§ **Required action**
Character for character, reproduce every entry below.

§ **Given data**
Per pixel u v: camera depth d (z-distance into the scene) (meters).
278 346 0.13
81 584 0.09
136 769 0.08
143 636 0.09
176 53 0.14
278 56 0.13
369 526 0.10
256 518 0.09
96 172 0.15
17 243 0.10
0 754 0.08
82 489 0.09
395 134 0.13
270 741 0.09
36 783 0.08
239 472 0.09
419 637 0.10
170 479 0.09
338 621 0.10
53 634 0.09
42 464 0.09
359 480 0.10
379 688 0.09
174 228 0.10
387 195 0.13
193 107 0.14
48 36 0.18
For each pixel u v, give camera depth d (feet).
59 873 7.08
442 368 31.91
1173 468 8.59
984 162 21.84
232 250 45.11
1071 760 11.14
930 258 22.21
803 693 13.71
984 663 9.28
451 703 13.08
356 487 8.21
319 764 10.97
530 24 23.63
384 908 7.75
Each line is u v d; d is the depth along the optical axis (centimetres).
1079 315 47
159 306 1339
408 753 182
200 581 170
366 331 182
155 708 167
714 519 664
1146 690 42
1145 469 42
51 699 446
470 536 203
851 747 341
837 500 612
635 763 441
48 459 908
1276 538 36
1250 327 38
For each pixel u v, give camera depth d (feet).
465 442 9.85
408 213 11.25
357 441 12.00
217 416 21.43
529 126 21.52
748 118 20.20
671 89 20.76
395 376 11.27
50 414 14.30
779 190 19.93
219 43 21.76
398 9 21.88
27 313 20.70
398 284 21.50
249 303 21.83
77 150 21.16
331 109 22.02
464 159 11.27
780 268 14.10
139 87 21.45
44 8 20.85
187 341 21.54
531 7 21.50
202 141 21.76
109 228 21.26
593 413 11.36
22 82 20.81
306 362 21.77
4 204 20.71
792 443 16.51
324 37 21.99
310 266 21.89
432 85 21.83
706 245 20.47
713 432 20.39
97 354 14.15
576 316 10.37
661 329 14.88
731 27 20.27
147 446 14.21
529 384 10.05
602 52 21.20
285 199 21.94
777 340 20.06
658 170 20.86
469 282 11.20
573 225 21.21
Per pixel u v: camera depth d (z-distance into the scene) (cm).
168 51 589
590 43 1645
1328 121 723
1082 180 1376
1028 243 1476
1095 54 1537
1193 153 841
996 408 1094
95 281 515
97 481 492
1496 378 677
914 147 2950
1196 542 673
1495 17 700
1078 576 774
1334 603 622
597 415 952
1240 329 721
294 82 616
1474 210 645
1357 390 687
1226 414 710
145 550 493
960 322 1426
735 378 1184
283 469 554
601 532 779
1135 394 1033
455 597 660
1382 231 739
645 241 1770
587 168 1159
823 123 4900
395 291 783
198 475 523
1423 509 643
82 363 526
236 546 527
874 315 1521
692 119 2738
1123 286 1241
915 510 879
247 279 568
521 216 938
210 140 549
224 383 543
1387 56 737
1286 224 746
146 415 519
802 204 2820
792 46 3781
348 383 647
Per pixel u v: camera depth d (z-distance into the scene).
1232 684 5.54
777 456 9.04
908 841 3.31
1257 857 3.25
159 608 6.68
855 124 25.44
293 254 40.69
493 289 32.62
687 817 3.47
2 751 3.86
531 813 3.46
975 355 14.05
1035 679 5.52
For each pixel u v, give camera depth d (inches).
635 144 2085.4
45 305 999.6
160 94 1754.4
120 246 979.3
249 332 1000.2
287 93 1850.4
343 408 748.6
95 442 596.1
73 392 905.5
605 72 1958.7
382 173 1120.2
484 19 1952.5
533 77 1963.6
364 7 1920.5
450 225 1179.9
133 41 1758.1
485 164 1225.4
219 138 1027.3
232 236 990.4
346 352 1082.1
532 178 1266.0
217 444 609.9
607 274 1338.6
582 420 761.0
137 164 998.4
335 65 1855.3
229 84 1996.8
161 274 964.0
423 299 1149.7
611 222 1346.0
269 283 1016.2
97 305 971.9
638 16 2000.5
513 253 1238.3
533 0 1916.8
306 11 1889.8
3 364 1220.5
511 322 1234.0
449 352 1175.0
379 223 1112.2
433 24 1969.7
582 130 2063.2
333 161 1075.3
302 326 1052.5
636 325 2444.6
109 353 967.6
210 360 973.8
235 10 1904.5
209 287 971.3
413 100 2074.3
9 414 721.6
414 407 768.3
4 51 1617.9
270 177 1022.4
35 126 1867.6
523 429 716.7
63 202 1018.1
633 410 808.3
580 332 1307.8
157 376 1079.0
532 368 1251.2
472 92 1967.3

§ **Solution for this task**
Per pixel u v: camera depth d (z-distance into the scene) (meters).
278 346 0.13
81 584 0.09
136 769 0.08
143 636 0.09
176 53 0.14
278 56 0.13
369 526 0.10
256 518 0.09
96 172 0.15
17 243 0.10
0 754 0.08
82 489 0.09
395 134 0.13
270 741 0.09
36 783 0.08
239 472 0.09
419 637 0.10
170 479 0.09
338 621 0.10
53 634 0.09
42 464 0.09
359 480 0.10
379 688 0.09
174 228 0.10
387 195 0.13
193 107 0.14
48 36 0.18
For each pixel u v, give camera depth d (feet).
59 873 7.08
442 368 31.91
1173 468 8.59
984 162 21.84
232 250 45.11
1071 760 11.14
930 258 22.21
803 693 13.71
984 663 9.28
451 703 13.08
356 487 8.21
319 764 10.97
530 24 23.63
384 908 7.75
Each line is u v d; d is the depth along the optical axis (centimetres).
1079 315 47
159 306 1339
408 753 182
200 581 170
366 331 182
155 708 167
714 519 664
1146 690 42
1145 469 42
51 699 446
470 536 203
851 747 341
837 500 612
635 763 441
48 459 908
1276 538 36
1250 327 38
For each pixel u v, give camera depth d (feet).
465 442 9.85
408 213 11.25
357 441 12.00
217 416 21.43
529 126 21.52
748 118 20.20
671 89 20.76
395 376 11.27
50 414 14.30
779 190 19.93
219 43 21.76
398 9 21.88
27 313 20.70
398 284 21.50
249 303 21.83
77 150 21.16
331 109 22.02
464 159 11.27
780 268 14.10
139 87 21.45
44 8 20.85
187 341 21.54
531 7 21.50
202 141 21.76
109 228 21.26
593 413 11.36
22 82 20.81
306 362 21.77
4 204 20.71
792 443 16.51
324 37 21.99
310 266 21.89
432 85 21.83
706 245 20.47
713 432 20.39
97 354 14.15
576 316 10.37
661 329 14.88
731 27 20.27
147 446 14.21
529 384 10.05
602 52 21.20
285 199 21.94
777 340 20.06
658 170 20.86
469 282 11.20
573 225 21.21
Per pixel u v: camera depth d (z-distance into the scene) (cm).
168 51 589
590 43 1645
1328 121 723
1082 180 1376
1028 243 1476
1095 54 1537
1193 153 841
996 408 1094
95 281 515
97 481 492
1496 378 677
914 147 2950
1196 542 673
1495 17 700
1078 576 774
1334 603 622
597 415 952
1240 329 721
294 82 616
1474 210 645
1357 390 687
1226 414 710
145 550 493
960 322 1426
735 378 1184
283 469 554
601 532 779
1135 394 1033
455 597 660
1382 231 739
645 241 1770
587 168 1159
823 123 4900
395 291 783
198 475 523
1423 509 643
82 363 526
236 546 527
874 315 1521
692 119 2738
1123 286 1241
915 510 879
247 279 568
521 216 938
210 140 549
224 383 543
1387 56 737
1286 224 746
146 415 519
802 204 2820
792 46 3781
348 383 647
Per pixel u v: camera depth d (z-distance into the scene).
1232 684 5.54
777 456 9.04
908 841 3.31
1257 857 3.25
159 608 6.68
855 124 25.44
293 254 40.69
493 289 32.62
687 817 3.47
2 751 3.86
531 813 3.46
975 355 14.05
1035 679 5.52
For each pixel u v, give camera depth d (inches).
635 144 2085.4
45 305 999.6
160 94 1754.4
120 246 979.3
249 332 1000.2
287 93 1850.4
343 408 748.6
95 442 596.1
73 392 905.5
605 72 1958.7
382 173 1120.2
484 19 1952.5
533 77 1963.6
364 7 1920.5
450 225 1179.9
133 41 1758.1
485 164 1225.4
219 138 1027.3
232 236 990.4
346 352 1082.1
532 178 1266.0
217 444 609.9
607 274 1338.6
582 420 761.0
137 164 998.4
335 65 1855.3
229 84 1996.8
161 274 964.0
423 299 1149.7
611 222 1346.0
269 283 1016.2
97 305 971.9
638 16 2000.5
513 253 1238.3
533 0 1916.8
306 11 1889.8
3 364 1220.5
511 322 1234.0
449 352 1175.0
379 223 1112.2
433 24 1969.7
582 130 2063.2
333 161 1075.3
302 326 1052.5
636 325 2444.6
109 353 967.6
210 360 973.8
235 10 1904.5
209 287 971.3
413 100 2074.3
9 414 721.6
414 407 768.3
4 51 1617.9
270 177 1022.4
35 126 1867.6
523 429 716.7
63 202 1018.1
633 410 808.3
580 332 1307.8
157 376 1079.0
532 368 1251.2
472 92 1967.3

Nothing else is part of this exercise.